Ни облака на туманном беловатом небе, ни малейшего ветра на снежных равнинах. Красное, но неясное солнце своротило с невысокого полдня к недалекому закату. Жестокий крещенский мороз сковал природу, сжимал, палил, жег все живое. Но человек улаживается с яростью стихий; русский мужик не боится мороза.

Небольшой обоз тянулся по узенькой, как ход крестьянских саней, проселочной неторной дорожке, или, лучше сказать, – следу, будто недавно проложенному по необозримым снежным пустыням. Пронзительно, противно для непривычного уха скрипели, визжали полозья. Одетые в дубленые полушубки, тулупы и серые суконные зипуны, нахлобученные башкирскими глухими малахаями, весело бежали мужики за своими возами. Запушенные инеем, обмерзшие ледяными сосульками, едва разевая рты, из которых белый дым вылетал, как из пушки при выстреле, и не скоро расходился, – они шутили, припрыгивали, боролись, толкали, будто невзначай, друг друга с узенькой тропинки в глубокий сугроб; столкнутый долго барахтался и не скоро вылезал из мягкого снегового пуха на твердую дорогу. Тут-то сыпались русские остроты по природе русского человека, всегда одетые в фигуру иронии. «Не больно болтай, – говорил один другому, – язык обожжешь: вишь зной какой, так и палит!» – «Шути, шути, – отвечал другой, – самого-то цыганский пот прошибает!» Все хохотали. Так греются на морозе дух и тело русского мужичка.

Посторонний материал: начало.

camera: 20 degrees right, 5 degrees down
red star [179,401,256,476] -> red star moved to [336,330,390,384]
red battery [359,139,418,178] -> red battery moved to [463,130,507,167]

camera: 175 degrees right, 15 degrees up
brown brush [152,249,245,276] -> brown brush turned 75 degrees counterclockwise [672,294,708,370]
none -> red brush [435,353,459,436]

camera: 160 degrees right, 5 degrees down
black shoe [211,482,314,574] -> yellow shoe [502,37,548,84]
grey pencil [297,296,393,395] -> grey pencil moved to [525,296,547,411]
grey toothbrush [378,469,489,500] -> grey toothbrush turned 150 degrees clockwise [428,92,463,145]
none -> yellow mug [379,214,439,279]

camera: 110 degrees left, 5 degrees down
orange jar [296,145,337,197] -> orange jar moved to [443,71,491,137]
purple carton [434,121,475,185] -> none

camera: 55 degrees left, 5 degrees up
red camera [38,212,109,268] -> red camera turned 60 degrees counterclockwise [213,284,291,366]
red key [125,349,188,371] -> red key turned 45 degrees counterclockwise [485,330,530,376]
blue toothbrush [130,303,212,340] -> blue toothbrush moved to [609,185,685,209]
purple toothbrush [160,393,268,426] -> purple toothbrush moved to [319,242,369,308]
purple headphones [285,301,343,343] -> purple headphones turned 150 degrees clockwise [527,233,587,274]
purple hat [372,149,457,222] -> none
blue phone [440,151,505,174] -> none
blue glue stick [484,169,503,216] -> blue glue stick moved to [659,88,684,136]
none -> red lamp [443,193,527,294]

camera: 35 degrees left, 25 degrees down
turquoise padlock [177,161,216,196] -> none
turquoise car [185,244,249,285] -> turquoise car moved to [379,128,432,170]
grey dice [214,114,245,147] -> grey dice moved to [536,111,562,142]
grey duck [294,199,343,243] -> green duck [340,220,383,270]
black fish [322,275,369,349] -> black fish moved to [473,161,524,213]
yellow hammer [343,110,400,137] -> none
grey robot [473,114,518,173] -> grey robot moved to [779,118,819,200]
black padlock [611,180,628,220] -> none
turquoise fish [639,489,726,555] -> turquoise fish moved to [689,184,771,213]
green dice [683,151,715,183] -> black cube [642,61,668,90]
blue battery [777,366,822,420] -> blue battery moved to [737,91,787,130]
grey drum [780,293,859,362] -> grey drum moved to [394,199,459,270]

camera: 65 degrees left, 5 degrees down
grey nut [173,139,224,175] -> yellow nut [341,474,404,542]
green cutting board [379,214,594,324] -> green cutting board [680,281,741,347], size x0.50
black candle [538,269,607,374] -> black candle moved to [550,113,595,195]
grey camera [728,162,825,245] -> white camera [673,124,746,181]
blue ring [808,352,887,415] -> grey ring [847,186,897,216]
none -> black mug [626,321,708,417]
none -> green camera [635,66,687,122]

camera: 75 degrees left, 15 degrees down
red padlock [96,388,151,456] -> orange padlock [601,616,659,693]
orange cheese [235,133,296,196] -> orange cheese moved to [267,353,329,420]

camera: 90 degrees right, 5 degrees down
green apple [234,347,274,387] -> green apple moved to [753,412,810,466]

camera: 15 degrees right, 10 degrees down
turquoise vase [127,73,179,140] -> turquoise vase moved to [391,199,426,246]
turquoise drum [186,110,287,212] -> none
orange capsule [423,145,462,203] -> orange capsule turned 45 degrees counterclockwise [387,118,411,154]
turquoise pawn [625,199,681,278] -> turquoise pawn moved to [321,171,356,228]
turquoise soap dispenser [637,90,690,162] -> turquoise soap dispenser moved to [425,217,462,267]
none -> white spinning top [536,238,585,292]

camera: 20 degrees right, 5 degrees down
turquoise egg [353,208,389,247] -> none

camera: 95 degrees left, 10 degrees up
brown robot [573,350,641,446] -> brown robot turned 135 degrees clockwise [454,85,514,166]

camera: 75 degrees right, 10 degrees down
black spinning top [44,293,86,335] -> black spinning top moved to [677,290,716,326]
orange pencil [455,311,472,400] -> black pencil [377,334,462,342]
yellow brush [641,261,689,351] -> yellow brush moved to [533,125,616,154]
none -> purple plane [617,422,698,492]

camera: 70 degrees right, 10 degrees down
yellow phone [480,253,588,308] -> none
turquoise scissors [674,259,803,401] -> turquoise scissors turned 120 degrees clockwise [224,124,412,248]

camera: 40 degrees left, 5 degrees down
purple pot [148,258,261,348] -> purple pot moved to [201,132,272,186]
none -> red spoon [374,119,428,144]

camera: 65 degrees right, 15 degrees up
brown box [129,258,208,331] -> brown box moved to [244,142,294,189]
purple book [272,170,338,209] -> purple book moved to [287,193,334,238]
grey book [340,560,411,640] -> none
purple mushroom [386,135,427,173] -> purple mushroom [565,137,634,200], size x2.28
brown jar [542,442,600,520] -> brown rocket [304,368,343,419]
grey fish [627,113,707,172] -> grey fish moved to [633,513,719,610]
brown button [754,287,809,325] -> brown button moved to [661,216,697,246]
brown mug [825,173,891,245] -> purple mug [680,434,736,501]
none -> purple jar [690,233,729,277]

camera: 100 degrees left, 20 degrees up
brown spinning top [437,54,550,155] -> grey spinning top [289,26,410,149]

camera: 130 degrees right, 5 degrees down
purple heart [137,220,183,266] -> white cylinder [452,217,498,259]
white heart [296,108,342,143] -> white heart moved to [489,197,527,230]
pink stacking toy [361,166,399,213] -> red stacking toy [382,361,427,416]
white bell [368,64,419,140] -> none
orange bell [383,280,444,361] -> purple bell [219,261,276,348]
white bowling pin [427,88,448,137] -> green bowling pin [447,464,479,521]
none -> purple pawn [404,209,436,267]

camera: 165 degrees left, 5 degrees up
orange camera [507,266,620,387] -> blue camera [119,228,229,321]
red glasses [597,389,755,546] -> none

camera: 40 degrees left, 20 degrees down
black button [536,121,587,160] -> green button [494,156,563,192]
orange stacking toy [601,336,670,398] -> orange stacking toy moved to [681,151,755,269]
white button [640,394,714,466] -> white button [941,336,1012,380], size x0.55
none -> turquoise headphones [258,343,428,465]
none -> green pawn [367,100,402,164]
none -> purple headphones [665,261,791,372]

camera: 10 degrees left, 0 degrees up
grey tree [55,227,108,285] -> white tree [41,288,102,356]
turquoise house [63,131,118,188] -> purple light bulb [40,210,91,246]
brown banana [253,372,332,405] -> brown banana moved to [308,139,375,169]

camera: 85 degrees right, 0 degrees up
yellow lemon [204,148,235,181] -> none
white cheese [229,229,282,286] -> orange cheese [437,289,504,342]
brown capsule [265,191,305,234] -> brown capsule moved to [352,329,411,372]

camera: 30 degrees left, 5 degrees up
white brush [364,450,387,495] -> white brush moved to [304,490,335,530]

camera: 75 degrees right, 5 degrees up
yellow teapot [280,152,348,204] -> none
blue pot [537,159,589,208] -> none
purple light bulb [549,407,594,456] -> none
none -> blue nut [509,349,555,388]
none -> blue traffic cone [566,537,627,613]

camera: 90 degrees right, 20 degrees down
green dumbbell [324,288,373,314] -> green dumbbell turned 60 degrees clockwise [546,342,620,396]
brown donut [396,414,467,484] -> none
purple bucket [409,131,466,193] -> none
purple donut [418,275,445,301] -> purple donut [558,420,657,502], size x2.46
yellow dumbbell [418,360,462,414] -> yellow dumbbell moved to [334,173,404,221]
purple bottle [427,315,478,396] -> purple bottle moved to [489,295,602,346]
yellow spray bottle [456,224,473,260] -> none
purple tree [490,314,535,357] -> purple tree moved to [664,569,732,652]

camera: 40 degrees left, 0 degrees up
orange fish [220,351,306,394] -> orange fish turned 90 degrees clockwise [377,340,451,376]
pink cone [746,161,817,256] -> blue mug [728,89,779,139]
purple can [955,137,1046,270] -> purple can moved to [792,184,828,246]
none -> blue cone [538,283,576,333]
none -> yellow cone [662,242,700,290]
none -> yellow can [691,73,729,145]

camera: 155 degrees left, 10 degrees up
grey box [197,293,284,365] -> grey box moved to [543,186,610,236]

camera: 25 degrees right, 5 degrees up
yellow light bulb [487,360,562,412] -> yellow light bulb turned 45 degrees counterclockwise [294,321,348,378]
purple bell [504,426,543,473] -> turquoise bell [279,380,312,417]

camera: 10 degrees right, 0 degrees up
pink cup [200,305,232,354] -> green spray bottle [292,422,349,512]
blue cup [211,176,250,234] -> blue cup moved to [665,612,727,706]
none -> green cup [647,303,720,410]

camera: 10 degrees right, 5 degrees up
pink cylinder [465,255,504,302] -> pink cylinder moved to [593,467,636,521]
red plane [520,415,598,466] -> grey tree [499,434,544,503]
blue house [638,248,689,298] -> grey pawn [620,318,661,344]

Подвигаясь скорым шагом, а под изволок и рысью, обоз поднялся на возвышение и въехал в березовую рощу – единственный лесок на большом степном пространстве. Чудное, печальное зрелище представляла бедная роща! Как будто ураган или громовые удары тешились над нею долгое время: так все было исковеркано. Молодые деревья, согнутые в разновидные дуги, увязили гибкие вершины свои в сугробах и как будто силились вытащить их. Деревья постарее, пополам изломанные, торчали высокими пнями, а иные, разодранные надвое, лежали, развалясь на обе стороны. «Что за чертовщина! – сказал молодой мужик, – какой леший исковеркал березник?» – «Не леший, а иней, – отвечал старик, – глядь-ка, сколько его нальнуло к сучьям… тяга смертная! Ведь под инеем-то лед, толщиной в руку, и все к одной стороне, все к полуночи. Это бывает после оттепелей, случается не каждый год и вещует урожай: хлеба будет вволю». – «Да куда с ним деваться?..» – подхватил молодой крестьянин и хотел продолжать, но старик, с некоторого времени внимательно озиравшийся на все стороны, с прищуренным глазом припадавший к дороге, сурово крикнул: «Полно калякать, ребята. До умета [134] далеко, ночь близка, дело негоже. Бери вожжи, садись погоняй лошадей!..» Безмолвно повиновались строгому голосу старика, умудренного годами опытов, проницательный взор которого провидел в ясности тьму, в тишине бурю. Все струсили, хотя ничего страшного не видали. Проворно повскакали на воза, крикнули, тронули вожжами мочальные оброти невзнузданных лошадей, и обоз, выбравшись из рощи на покатую равнину, побежал шибкою рысью.

134

Так называются один или два двора, поселенных на степной дороге для ночевки или кормежки обозов.